Well, since the traditional behaviour of telecoms is that, once they've eliminated the competition,
I cannot speak to Canadian regulations, but down in the US it would be very hard for one wireless carrier to "wipe out the competition", since the FCC auctions for wireless bandwidth were specifically set up so that there were two winners for each service area. It was a design goal that there be competition.
To also address your point about the users of the unlimited service being sad, their unlimited service was effectively a (substantial) discount, subsidised by every other user of the same common infrastructure.

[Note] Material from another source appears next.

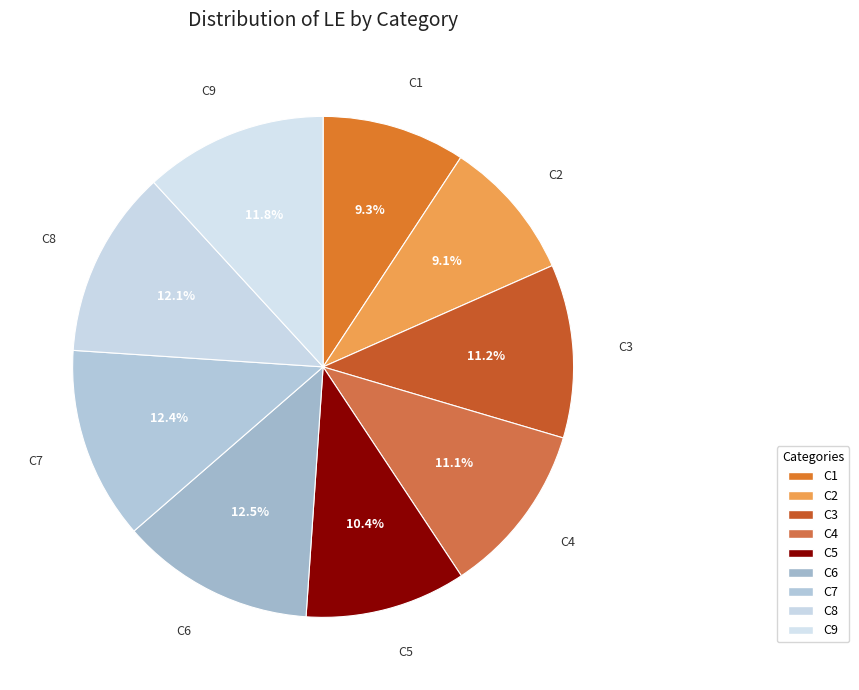

How much of the chart is everything except C6?

87.5%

No, it was that they were actually costing less to the telecom so they paid less for the service. It's irrelevant if they were subsidized or not, the point was that they're going to be unhappy. I don't know too many people who would say "gee, I now have a data cap on the streaming video feeds that used to be unlimited, but that's ok because I was leeching off of everyone else..." They're going to think "thanks Canadian regulators for screwing up my service and making me pay more."

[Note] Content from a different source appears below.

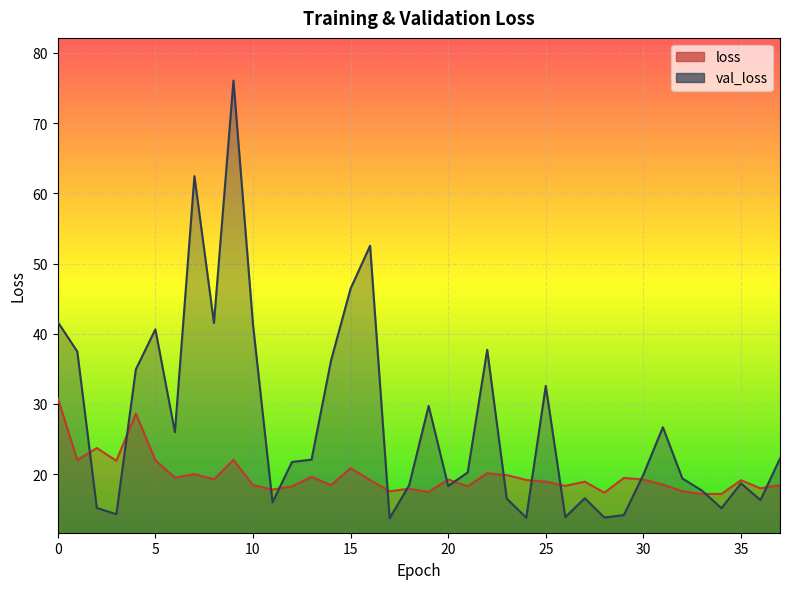

Which series has the largest total across all categories?

val_loss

That was in effect very much a parallel to abusing monopoly power in market to obtain monopoly power in another,
Cell phone service is hardly a monopoly in any sense of the word, neither is streaming video service. What it actually was was a company saying "I can provide this to you cheaper because of vertical integration". Vertical integration is how many companies cut costs, and it doesn't create a monopoly.
Because the service cost difference in entertainment media is negligible.
While the cost for the actual content may have little difference, the cost of transport isn't the same by any means. You need to look at total costs, not just the cost to buy a program package.
What the telcos were doing was subsidising the bandwidth cost of their media content users and spreading the cost to all their other users, who often didn't have alternative ISP choices.
Well then, Canadian regulators screwed their constituents pretty bad, because in the US there are alternatives. It is that way by design. AT&T, Verizon, Sprint, T-Mobile -- I believe all four are infrastructure providers -- and then the contract carriers like Cricket, USCellular. The list of the latter is nearly endless. You don't like one, you've got another choice. Too bad Canada's equivalent to the FCC didn't think ahead.
But that still doesn't mean that the unlimited users were being subsidized. They added nothing to the peering costs, so they got a better price. If you want to talk about one group subsidizing another, look to the heavy data users who expect unlimited service for the same price that the low-volume users pay. That's 180 degrees from your claim.